Rosneft plans to sell depleted oil fields in Russia: analysts

FILE PHOTO: A view shows an oil derrick at Vankorskoye oil field owned by Rosneft company north of the Russian Siberian city of Krasnoyarsk March 25, 2015. REUTERS/Sergei Karpukhin

MOSCOW (Reuters) - Russia’s largest oil producing company Rosneft plans to sell some old underperforming oil fields, mostly to local companies, at least two Moscow-based brokerages said on Tuesday following a conference call with Rosneft’s management.

Sova Capital brokerage said in a note to its clients that Rosneft plans to sell some of its brownfields in southern Russia along with underperforming brownfields elsewhere, including Samaraneftegas, Orenburgneft, RN-Severnya Neft, Talinskoye, Varyeganneftegas and Sakhalinmoreneftegas.

Rosneft did not immediately responded to a request for comment.
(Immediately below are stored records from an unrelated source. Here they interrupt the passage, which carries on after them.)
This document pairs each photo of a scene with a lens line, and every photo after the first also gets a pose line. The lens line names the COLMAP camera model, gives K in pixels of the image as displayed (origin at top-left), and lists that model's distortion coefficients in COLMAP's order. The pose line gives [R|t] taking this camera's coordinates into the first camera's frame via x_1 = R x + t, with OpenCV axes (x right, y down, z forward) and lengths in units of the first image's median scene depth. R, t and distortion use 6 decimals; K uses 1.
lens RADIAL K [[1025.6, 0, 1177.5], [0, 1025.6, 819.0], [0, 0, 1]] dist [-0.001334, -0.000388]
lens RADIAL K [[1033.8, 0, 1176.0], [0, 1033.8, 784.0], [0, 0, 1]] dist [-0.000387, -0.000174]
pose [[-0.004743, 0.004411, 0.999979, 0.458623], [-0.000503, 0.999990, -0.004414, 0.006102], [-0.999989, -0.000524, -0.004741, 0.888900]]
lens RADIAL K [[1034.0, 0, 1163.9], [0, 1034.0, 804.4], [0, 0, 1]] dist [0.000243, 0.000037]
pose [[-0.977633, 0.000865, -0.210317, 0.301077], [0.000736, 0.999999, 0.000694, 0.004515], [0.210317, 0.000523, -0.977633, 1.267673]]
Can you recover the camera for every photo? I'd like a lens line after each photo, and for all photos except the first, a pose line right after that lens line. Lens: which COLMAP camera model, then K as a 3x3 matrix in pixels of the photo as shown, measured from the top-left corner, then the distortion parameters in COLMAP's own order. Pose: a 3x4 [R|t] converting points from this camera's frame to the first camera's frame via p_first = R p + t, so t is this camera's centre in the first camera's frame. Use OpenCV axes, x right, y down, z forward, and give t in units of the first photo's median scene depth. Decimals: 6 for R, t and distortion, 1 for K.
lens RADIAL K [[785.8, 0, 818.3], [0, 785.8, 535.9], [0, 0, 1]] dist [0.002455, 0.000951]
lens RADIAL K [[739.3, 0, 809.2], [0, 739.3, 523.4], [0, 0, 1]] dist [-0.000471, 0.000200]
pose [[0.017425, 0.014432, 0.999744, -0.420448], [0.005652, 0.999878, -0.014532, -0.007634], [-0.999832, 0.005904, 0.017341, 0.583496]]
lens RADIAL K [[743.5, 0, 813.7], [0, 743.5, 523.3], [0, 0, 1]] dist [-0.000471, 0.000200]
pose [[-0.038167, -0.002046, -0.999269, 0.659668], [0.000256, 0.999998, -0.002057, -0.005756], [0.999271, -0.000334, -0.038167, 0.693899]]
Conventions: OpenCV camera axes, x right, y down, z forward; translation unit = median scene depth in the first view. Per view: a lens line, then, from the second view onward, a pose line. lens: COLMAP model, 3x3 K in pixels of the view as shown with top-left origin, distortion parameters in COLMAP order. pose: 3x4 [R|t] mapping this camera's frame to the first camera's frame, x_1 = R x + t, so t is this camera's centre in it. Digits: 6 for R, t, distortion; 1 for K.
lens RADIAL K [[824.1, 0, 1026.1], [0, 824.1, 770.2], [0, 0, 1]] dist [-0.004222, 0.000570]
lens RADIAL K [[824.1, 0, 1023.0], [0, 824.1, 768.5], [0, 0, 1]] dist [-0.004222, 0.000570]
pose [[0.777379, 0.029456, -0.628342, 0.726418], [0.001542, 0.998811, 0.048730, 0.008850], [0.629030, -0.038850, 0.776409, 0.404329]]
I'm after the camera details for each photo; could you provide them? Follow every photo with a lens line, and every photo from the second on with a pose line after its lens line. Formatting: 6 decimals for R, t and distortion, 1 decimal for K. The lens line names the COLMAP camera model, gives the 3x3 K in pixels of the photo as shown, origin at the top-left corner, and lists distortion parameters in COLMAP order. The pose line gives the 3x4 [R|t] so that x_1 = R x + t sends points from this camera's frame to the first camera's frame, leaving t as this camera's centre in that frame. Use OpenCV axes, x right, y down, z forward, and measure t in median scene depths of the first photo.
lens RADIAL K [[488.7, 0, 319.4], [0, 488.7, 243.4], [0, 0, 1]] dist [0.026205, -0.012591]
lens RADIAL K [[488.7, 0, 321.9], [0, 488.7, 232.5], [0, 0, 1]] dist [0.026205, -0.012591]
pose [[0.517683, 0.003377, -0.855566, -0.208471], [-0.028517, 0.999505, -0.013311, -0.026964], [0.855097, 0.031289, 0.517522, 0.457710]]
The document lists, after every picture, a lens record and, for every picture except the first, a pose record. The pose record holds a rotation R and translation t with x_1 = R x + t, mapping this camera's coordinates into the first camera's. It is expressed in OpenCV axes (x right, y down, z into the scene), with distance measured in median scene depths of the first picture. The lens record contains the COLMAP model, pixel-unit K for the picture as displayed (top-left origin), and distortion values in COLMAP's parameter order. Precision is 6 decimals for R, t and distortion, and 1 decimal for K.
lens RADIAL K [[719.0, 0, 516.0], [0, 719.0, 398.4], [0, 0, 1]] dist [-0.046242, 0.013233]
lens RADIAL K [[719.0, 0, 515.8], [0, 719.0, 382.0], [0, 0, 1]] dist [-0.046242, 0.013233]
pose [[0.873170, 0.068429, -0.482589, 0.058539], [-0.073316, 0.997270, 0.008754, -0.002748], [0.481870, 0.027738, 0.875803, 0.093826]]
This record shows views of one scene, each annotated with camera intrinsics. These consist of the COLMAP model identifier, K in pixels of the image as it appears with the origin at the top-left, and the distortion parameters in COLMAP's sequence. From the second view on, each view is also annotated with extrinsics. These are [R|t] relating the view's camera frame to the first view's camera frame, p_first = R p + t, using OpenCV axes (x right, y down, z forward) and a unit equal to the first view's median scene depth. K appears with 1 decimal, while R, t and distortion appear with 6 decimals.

Analysts at BCS brokerage also said Rosneft was planning a round of divestments of marginal assets to “streamline the company” and provide capital for developing its huge project, Vostok Oil, which is slated for development of hydrocarbons in the Russian Arctic.

Vostok Oil’s and gas condensate resources are estimated at 6 billion tonnes (44 billion barrels) by the company.

“Rosneft is currently in negotiations to sell brownfield assets in Southern Russia and elsewhere to ‘high-grade’ Rosneft’s overall asset base. Results of those negotiations should be announced in the coming months,” BCS said in a note.

Some of these projects have not been profitable or cash-flow positive for five years, according to the management, Sova Capital said in the note. The plan is to sell the equivalent of 20 million tonnes (400,000 barrels per day) of production a year over the next 18 months or so to mostly Russian buyers.

It said that Rosneft was selling reserves at as low as $1-$2 per barrel, but this low cost includes all “abandonment costs”, Sova Capital said.

It added that the average operating expenses for the fields are estimated above $9 per barrel. The total capex and open reduction until 2040 should be more than $30 billion. More than 200 licence areas could be sold starting next year, it said.